For some reason, my threat didn't affect her and she kept misbehaving. My wife and I got her down for bed, and my wife said it was time to hide the eggs. I hated having to say it, but I told her we couldn't. My wife thought I was crazy. I told her that I warned our daughter if she didn't shape up, the Easter Bunny wouldn't come. After a lot of convincing, my wife allowed me to follow through.
When our daughter awoke on Easter morning, she was stunned to find no hidden eggs and only a note in her basket from the Easter Bunny. The Bunny explained that she hadn't behaved properly and that he didn't leave any surprises.
I know. I'm the meanest dad on earth, right? Believe me; it was the hardest thing I had ever done as a parent. I regretted making that threat. But, what I to this day believe I did right, was sticking to the consequence. Had I not, my word would have meant nothing and my daughter would have learned that the consequences I warn her about may come to fruition, but, then again, they might not.
The Easter Bunny gave my girl an out. He told her that if she could behave properly by her nap, while she slept, he would return and leave her gifts and eggs. That girl was on her best behavior and while at church services that morning, there was someone dressed in a bunny costume. My daughter approached and asked, "Am I doing good, Easter Bunny?" Of course the person in the suit had no idea what she was talking about. He nodded. She squealed with delight, ran over to us and said, "I'm doing good. He's coming back during my nap!"

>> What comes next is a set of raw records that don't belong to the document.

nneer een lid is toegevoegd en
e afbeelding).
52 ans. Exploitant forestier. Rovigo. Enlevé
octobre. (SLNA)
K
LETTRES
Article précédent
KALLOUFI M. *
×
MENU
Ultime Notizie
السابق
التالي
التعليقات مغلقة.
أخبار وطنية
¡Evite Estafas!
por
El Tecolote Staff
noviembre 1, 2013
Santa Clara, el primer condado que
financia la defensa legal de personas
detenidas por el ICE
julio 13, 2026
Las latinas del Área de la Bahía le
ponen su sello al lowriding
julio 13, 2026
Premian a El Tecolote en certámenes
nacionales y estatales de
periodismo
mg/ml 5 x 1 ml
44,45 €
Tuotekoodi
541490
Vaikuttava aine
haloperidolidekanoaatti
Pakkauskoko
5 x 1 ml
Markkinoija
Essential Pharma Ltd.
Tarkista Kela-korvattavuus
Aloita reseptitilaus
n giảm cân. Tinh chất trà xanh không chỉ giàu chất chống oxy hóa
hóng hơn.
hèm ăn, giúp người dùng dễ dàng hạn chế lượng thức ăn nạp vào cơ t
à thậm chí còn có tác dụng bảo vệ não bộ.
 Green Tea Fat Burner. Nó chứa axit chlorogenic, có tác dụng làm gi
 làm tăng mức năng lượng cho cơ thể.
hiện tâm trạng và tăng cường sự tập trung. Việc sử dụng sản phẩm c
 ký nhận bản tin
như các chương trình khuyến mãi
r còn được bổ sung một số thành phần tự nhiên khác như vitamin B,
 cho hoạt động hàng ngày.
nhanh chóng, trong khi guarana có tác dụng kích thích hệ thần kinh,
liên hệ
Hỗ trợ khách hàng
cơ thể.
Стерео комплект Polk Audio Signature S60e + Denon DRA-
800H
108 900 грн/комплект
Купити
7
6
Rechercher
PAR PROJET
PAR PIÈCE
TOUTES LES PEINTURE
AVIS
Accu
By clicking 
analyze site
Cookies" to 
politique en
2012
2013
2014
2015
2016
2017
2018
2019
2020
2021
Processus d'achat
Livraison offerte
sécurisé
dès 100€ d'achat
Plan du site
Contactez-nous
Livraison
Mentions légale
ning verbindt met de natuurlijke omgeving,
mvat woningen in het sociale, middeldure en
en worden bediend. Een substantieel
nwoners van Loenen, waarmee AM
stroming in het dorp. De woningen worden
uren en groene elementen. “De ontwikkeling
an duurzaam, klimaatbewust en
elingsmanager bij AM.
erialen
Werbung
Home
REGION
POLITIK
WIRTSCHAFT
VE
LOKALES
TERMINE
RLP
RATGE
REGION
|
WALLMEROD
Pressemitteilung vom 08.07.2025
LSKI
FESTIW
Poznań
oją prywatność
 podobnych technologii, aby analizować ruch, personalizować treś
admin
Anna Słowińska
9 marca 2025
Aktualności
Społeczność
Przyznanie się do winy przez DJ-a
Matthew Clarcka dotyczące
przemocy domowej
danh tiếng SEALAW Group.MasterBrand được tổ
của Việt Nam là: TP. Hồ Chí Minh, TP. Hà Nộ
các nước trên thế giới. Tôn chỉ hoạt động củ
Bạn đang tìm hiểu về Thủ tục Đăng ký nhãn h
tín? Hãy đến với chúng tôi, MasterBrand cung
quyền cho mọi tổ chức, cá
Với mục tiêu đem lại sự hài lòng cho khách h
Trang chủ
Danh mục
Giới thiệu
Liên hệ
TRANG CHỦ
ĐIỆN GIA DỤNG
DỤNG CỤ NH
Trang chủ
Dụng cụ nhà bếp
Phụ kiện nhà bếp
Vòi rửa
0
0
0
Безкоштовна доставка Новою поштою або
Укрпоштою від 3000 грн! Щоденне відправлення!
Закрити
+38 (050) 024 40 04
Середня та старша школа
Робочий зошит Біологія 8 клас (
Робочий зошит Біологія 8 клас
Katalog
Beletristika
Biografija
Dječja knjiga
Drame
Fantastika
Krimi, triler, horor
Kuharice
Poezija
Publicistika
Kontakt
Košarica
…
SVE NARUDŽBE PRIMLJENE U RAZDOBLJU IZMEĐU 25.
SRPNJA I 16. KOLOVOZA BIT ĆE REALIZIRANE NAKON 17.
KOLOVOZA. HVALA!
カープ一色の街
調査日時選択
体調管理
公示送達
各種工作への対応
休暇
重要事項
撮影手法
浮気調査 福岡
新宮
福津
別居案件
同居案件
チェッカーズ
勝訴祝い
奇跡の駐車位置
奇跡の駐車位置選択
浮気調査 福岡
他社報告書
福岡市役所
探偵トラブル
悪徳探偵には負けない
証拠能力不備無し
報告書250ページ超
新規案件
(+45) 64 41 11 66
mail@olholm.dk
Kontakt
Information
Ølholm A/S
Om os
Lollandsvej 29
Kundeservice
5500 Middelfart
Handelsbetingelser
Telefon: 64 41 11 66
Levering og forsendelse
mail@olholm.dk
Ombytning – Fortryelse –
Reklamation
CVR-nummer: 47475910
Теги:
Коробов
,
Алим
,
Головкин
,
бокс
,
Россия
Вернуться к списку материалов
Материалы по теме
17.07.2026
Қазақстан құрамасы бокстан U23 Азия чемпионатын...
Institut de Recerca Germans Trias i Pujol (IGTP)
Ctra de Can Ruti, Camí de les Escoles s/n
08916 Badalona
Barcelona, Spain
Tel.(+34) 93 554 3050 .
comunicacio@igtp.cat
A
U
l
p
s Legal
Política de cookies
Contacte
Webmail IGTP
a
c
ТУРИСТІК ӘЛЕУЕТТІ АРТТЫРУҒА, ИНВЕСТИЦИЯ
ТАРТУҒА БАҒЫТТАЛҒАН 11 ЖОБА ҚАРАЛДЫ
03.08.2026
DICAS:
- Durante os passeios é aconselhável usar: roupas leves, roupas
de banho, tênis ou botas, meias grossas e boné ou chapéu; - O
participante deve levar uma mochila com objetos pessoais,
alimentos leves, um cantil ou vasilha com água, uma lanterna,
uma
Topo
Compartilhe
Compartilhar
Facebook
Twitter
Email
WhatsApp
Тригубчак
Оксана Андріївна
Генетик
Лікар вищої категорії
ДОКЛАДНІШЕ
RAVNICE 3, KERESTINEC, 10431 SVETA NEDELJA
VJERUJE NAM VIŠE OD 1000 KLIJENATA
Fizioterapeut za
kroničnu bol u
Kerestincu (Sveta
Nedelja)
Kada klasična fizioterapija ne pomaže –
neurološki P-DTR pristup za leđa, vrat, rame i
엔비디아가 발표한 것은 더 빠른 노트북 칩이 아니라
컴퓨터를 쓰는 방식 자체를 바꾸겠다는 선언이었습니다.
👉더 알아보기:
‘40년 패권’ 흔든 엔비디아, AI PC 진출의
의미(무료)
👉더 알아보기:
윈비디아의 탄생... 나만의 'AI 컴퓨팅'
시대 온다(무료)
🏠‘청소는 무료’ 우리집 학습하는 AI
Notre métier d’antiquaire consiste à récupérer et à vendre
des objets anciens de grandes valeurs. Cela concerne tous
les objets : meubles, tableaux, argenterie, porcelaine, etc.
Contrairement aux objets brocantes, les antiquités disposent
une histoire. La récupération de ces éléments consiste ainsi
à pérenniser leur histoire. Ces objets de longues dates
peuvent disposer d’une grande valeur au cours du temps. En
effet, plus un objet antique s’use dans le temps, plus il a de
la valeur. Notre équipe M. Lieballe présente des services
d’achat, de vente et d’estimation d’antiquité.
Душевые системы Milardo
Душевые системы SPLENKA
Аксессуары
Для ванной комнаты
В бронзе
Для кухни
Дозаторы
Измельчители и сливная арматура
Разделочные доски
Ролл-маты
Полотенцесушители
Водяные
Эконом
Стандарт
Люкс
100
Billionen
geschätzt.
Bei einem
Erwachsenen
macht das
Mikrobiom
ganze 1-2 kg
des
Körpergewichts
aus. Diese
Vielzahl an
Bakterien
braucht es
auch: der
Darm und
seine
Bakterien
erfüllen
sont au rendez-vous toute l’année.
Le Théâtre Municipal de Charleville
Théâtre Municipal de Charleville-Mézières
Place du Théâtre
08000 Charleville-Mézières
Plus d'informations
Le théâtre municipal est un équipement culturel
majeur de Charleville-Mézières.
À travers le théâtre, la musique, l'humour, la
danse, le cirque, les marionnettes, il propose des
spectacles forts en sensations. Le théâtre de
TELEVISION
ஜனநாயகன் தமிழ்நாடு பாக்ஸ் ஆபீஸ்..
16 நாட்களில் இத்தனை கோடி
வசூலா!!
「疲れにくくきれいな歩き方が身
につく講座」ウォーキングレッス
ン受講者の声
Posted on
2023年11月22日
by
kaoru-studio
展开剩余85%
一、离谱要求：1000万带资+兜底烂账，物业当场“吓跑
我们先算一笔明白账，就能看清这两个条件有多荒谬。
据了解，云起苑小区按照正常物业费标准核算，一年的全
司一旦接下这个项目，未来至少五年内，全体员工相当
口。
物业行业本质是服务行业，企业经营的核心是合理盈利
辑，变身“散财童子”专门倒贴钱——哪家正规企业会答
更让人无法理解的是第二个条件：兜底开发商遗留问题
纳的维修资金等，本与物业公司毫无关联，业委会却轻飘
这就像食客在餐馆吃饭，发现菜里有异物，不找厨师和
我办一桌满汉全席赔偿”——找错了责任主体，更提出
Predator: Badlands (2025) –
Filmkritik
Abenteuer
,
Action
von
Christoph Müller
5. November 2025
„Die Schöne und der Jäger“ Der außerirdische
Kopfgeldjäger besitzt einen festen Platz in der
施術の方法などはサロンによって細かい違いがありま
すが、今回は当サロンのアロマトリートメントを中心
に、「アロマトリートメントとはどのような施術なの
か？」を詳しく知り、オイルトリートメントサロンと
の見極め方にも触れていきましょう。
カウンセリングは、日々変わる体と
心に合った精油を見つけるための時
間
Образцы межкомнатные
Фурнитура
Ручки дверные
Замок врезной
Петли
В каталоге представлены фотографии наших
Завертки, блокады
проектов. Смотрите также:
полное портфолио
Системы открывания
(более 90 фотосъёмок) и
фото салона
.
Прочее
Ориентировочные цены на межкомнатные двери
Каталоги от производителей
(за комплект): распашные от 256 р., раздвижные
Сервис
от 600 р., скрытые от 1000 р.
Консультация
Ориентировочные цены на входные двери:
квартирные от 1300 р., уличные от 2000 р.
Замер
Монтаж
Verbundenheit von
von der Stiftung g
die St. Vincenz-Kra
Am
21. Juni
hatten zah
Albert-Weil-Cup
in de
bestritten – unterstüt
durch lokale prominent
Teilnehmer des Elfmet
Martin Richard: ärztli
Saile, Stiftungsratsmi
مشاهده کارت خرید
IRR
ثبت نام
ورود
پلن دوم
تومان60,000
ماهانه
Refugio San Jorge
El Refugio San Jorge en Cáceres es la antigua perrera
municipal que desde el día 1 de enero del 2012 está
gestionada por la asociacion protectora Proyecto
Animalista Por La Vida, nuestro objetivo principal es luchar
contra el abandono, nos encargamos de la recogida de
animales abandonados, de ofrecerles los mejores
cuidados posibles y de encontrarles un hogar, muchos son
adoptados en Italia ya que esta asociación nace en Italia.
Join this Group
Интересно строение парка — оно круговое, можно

She'd never been so excited to sleep in her life. When she awoke, her eggs were hidden and her basket was full. She and I both learned an important lesson that Easter Sunday. She learned that there are boundaries and consequences. If the boundaries are crossed, the consequences will be followed. And, I learned that if I'm not willing to stick to the consequences, I shouldn't threaten with them. Consequences should be something we can live with, and we MUST adhere to them!